Anti-Semite Gets|His Days in Court

OLATHE, Kan. (CN) - A white racist accused of murdering three people at a Jewish community center asked a judge to acquit him Wednesday, calling the anti-Semitic killings "homicide by necessity."

F. Glenn Miller, 74, goes to trial in August for the April 13, 2014 shooting deaths of William Corporon, 69, and his 14-year-old grandson, Reat Underwood, outside the Jewish Community Center in Overland Park, Kan.

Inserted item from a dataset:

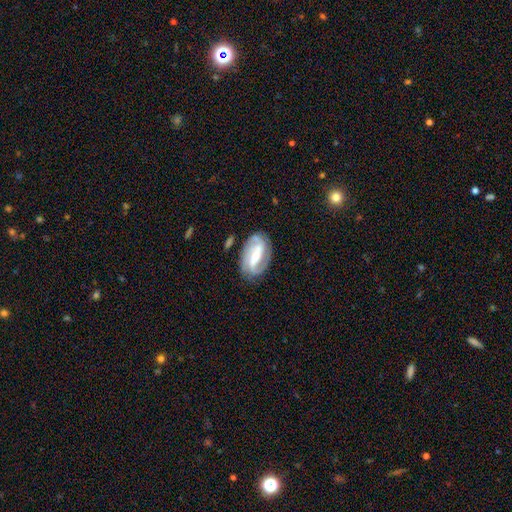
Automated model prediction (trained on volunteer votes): Smooth or featured? Predicted: featured or disk (p=0.84). Edge-on disk? Predicted: no (p=0.95). Bar? Predicted: strong (p=0.51). Spiral arms? Predicted: yes (p=0.94). Spiral winding? Predicted: medium (p=0.43). Spiral arm count? Predicted: 2 (p=0.74). Bulge size? Predicted: moderate (p=0.48). Merging? Predicted: none (p=0.77).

Miller also is accused of killing Terri LaManno, 53, outside the Village Shalom care center that day.

Miller, aka Frazier Glenn Cross Jr., is a former KKK member who said he felt it was his duty to kill Jews before he died.

But all of his victims were Christian.

A judge allowed Miller to represent himself in the capital murder trial after Miller fought to fire his attorneys, who are allowed to assist with his defense but not to speak in court.

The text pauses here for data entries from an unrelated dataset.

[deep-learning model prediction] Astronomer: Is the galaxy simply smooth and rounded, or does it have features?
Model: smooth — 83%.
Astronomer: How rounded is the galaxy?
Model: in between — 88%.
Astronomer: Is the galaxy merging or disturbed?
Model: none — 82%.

At a pretrial hearing Wednesday on motions to suppress witness testimony identifying Miller as the shooter, prosecutors presented 10 witnesses and played 911 calls from the day of the shootings.

Miller was allowed to cross-examine witnesses.

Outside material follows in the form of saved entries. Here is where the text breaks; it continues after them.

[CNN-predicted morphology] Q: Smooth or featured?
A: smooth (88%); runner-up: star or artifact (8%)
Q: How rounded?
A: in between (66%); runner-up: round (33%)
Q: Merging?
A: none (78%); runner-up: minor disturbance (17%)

"Are you a Jew?" Miller asked witnesses repeatedly, though the judge sustained prosecutors' objections to the questions.

One witness, Maggie Hunker, testified that she saw Miller gun down a victim in a parking lot before he turned the gun on her, and asked if she was a Jew. When she told him no, she said, Miller drove away.

On cross-examination, Miller asked her whether she'd been honest with him that day.

"Yes," she replied.

Miller said: "I'm glad I didn't shoot you."

"Me too," she answered. "Thank you."

After a brief recess, Miller flagged down reporters in the courtroom, waving and handing out copies of his newly typed - but not yet filed - motion for acquittal.

Miller's rambling, 5-page motion is a diatribe on why Jews are responsible for white people's "accelerating demise from the earth." The motion, which begins with the statement, "The white race is dying out" and ends with "Heil Hitler!!!" asks the court to dismiss all charges against him.

"It was homicide by necessity," Miller wrote. "I was compelled by necessity to strike at what I perceived to be an intolerable public threat to my people, knowing what I know about the jews [sic]."

Miller's courtroom outbursts over the past year have included arguing with his attorneys, shouting racial and anti-Semitic epithets at spectators and upbraiding Johnson County Judge Kelly Ryan for not allowing him to speak in court about Internet access.

In his motion for acquittal, Miller chastised Ryan again, urging the judge to "Google any or all of my charges against the jews [sic] for proof and enlightenment." Miller also suggested the judge should order an investigation, using "patriotic, honest Kansans as investigators."

"You'll feel good about yourself now, and especially on your death bed, rather than die knowing you were an accomplice of the jews and a traitor to your people," the motion states. "Think about that."

Miller's trial for capital murder and five other felony counts is scheduled to begin Aug. 17.